**Task instructions**
Across the records below, how many lines contain the string "nach"? Give the number by itself.

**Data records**
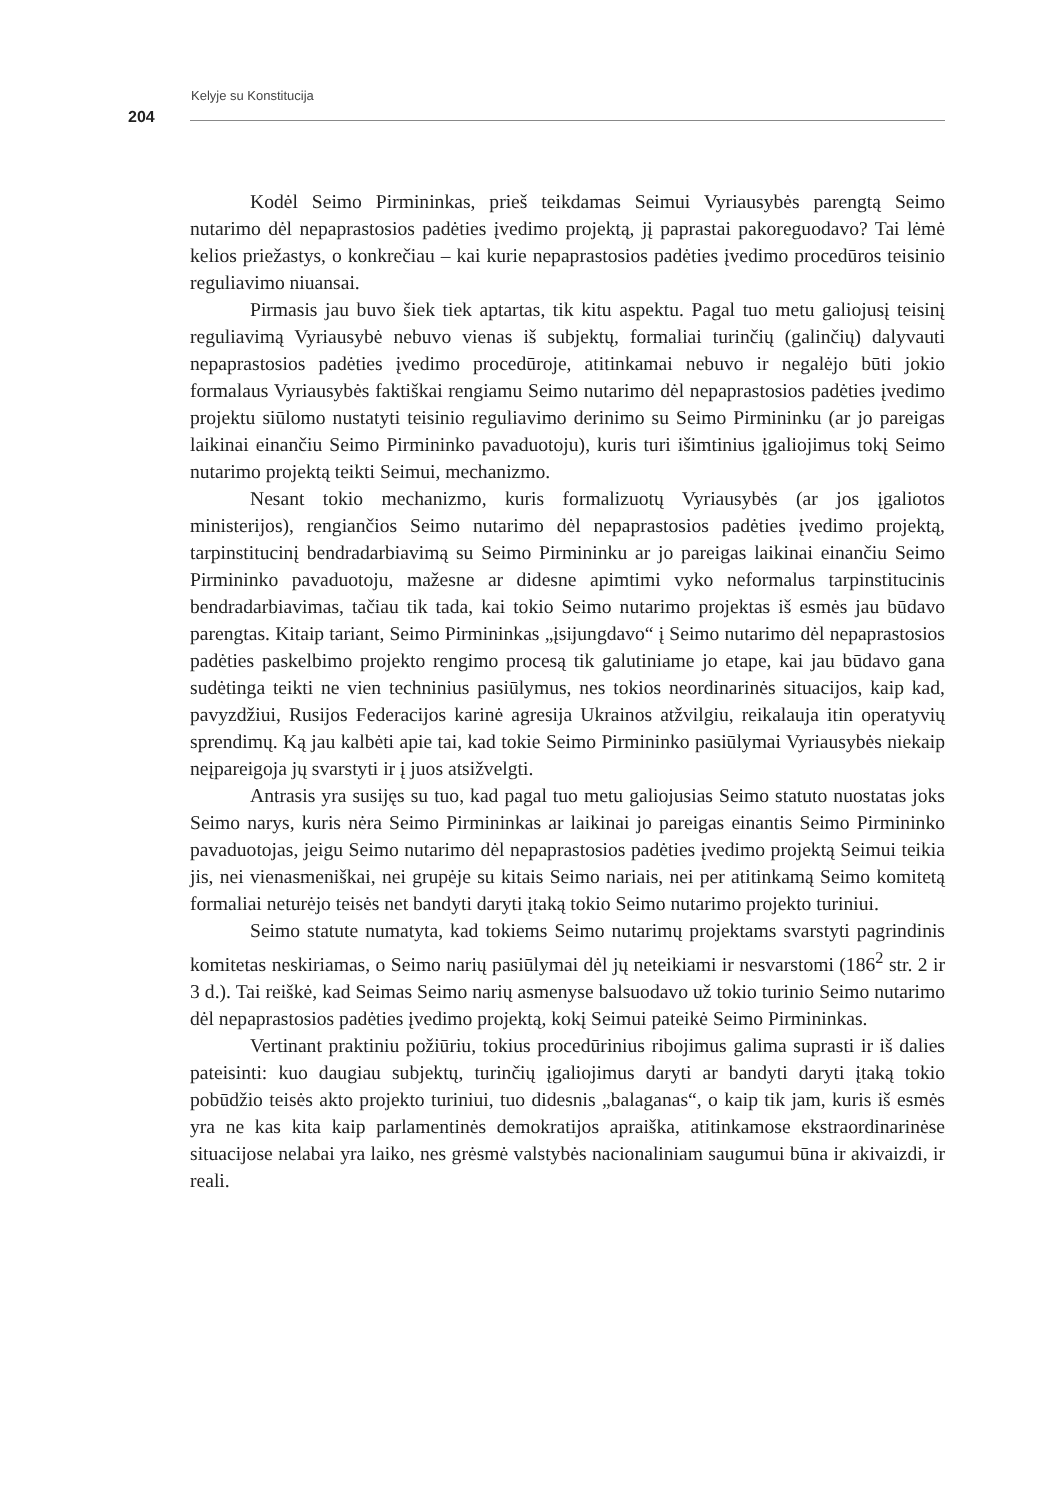Kelyje su Konstitucija
204
Kodėl Seimo Pirmininkas, prieš teikdamas Seimui Vyriausybės parengtą Seimo nutarimo dėl nepaprastosios padėties įvedimo projektą, jį paprastai pakoreguodavo? Tai lėmė kelios priežastys, o konkrečiau – kai kurie nepaprastosios padėties įvedimo procedūros teisinio reguliavimo niuansai.
Pirmasis jau buvo šiek tiek aptartas, tik kitu aspektu. Pagal tuo metu galiojusį teisinį reguliavimą Vyriausybė nebuvo vienas iš subjektų, formaliai turinčių (galinčių) dalyvauti nepaprastosios padėties įvedimo procedūroje, atitinkamai nebuvo ir negalėjo būti jokio formalaus Vyriausybės faktiškai rengiamu Seimo nutarimo dėl nepaprastosios padėties įvedimo projektu siūlomo nustatyti teisinio reguliavimo derinimo su Seimo Pirmininku (ar jo pareigas laikinai einančiu Seimo Pirmininko pavaduotoju), kuris turi išimtinius įgaliojimus tokį Seimo nutarimo projektą teikti Seimui, mechanizmo.
Nesant tokio mechanizmo, kuris formalizuotų Vyriausybės (ar jos įgaliotos ministerijos), rengiančios Seimo nutarimo dėl nepaprastosios padėties įvedimo projektą, tarpinstitucinį bendradarbiavimą su Seimo Pirmininku ar jo pareigas laikinai einančiu Seimo Pirmininko pavaduotoju, mažesne ar didesne apimtimi vyko neformalus tarpinstitucinis bendradarbiavimas, tačiau tik tada, kai tokio Seimo nutarimo projektas iš esmės jau būdavo parengtas. Kitaip tariant, Seimo Pirmininkas „įsijungdavo“ į Seimo nutarimo dėl nepaprastosios padėties paskelbimo projekto rengimo procesą tik galutiniame jo etape, kai jau būdavo gana sudėtinga teikti ne vien techninius pasiūlymus, nes tokios neordinarinės situacijos, kaip kad, pavyzdžiui, Rusijos Federacijos karinė agresija Ukrainos atžvilgiu, reikalauja itin operatyvių sprendimų. Ką jau kalbėti apie tai, kad tokie Seimo Pirmininko pasiūlymai Vyriausybės niekaip neįpareigoja jų svarstyti ir į juos atsižvelgti.
Antrasis yra susijęs su tuo, kad pagal tuo metu galiojusias Seimo statuto nuostatas joks Seimo narys, kuris nėra Seimo Pirmininkas ar laikinai jo pareigas einantis Seimo Pirmininko pavaduotojas, jeigu Seimo nutarimo dėl nepaprastosios padėties įvedimo projektą Seimui teikia jis, nei vienasmeniškai, nei grupėje su kitais Seimo nariais, nei per atitinkamą Seimo komitetą formaliai neturėjo teisės net bandyti daryti įtaką tokio Seimo nutarimo projekto turiniui.
Seimo statute numatyta, kad tokiems Seimo nutarimų projektams svarstyti pagrindinis komitetas neskiriamas, o Seimo narių pasiūlymai dėl jų neteikiami ir nesvarstomi (186<sup>2</sup> str. 2 ir 3 d.). Tai reiškė, kad Seimas Seimo narių asmenyse balsuodavo už tokio turinio Seimo nutarimo dėl nepaprastosios padėties įvedimo projektą, kokį Seimui pateikė Seimo Pirmininkas.
Vertinant praktiniu požiūriu, tokius procedūrinius ribojimus galima suprasti ir iš dalies pateisinti: kuo daugiau subjektų, turinčių įgaliojimus daryti ar bandyti daryti įtaką tokio pobūdžio teisės akto projekto turiniui, tuo didesnis „balaganas“, o kaip tik jam, kuris iš esmės yra ne kas kita kaip parlamentinės demokratijos apraiška, atitinkamose ekstraordinarinėse situacijose nelabai yra laiko, nes grėsmė valstybės nacionaliniam saugumui būna ir akivaizdi, ir reali.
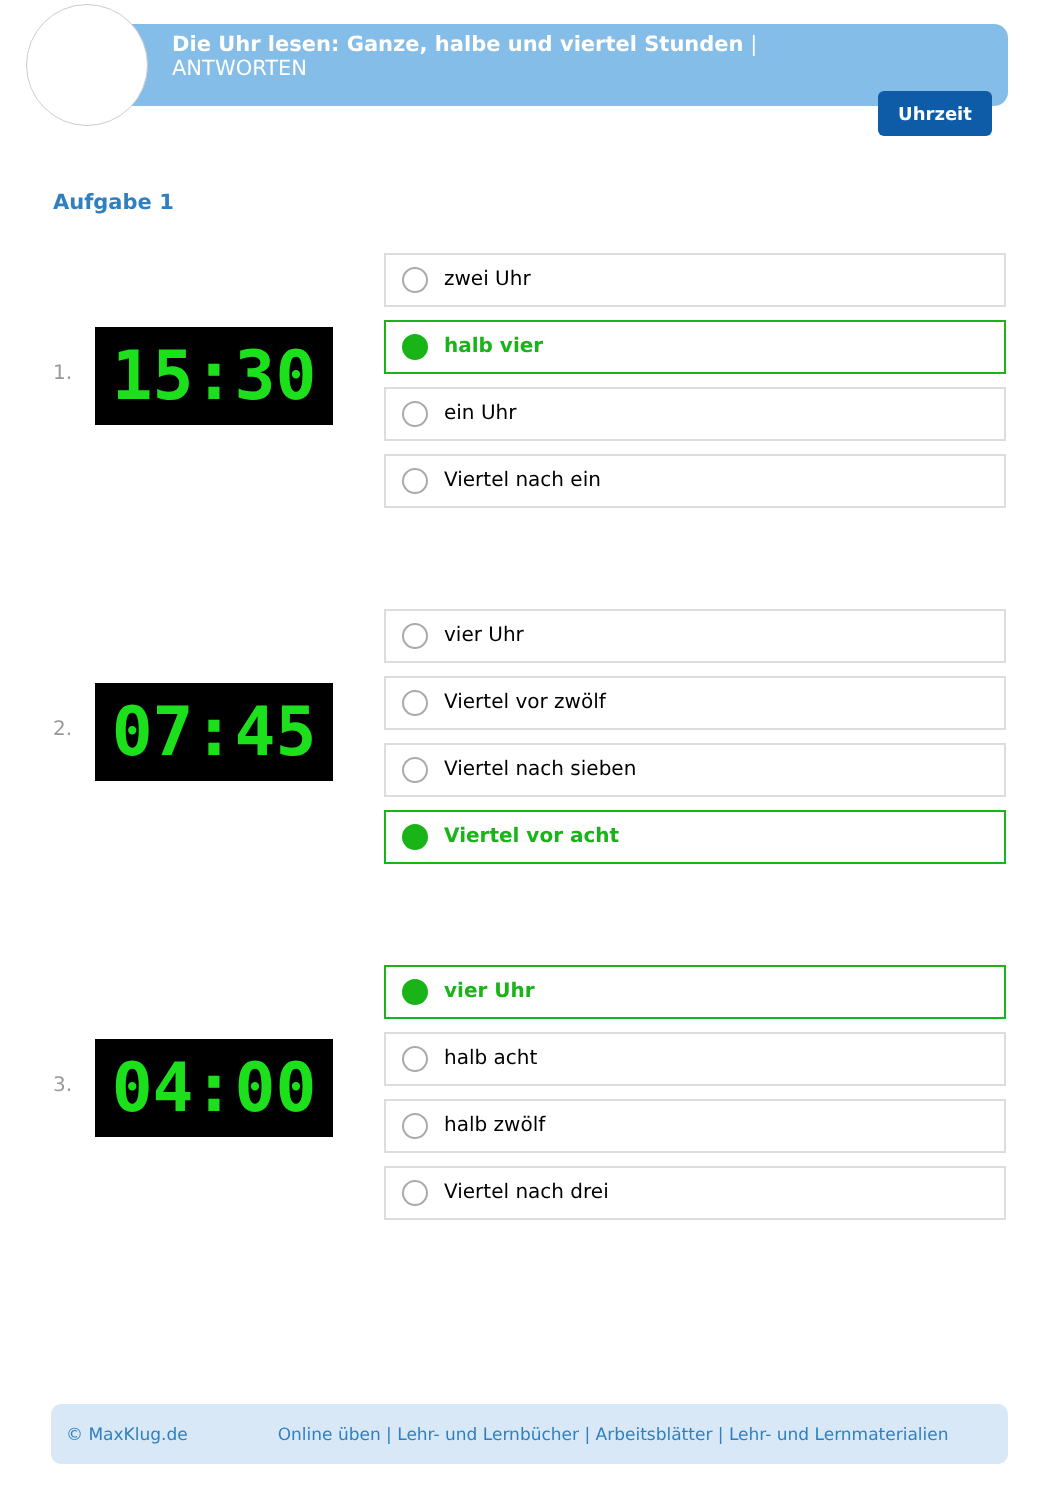Die Uhr lesen: Ganze, halbe und viertel Stunden |
ANTWORTEN
Uhrzeit
Aufgabe 1
1. 15:30
zwei Uhr
halb vier
ein Uhr
Viertel nach ein
2. 07:45
vier Uhr
Viertel vor zwölf
Viertel nach sieben
Viertel vor acht
3. 04:00
vier Uhr
halb acht
halb zwölf
Viertel nach drei
© MaxKlug.de Online üben | Lehr- und Lernbücher | Arbeitsblätter | Lehr- und Lernmaterialien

**Expected answer**
3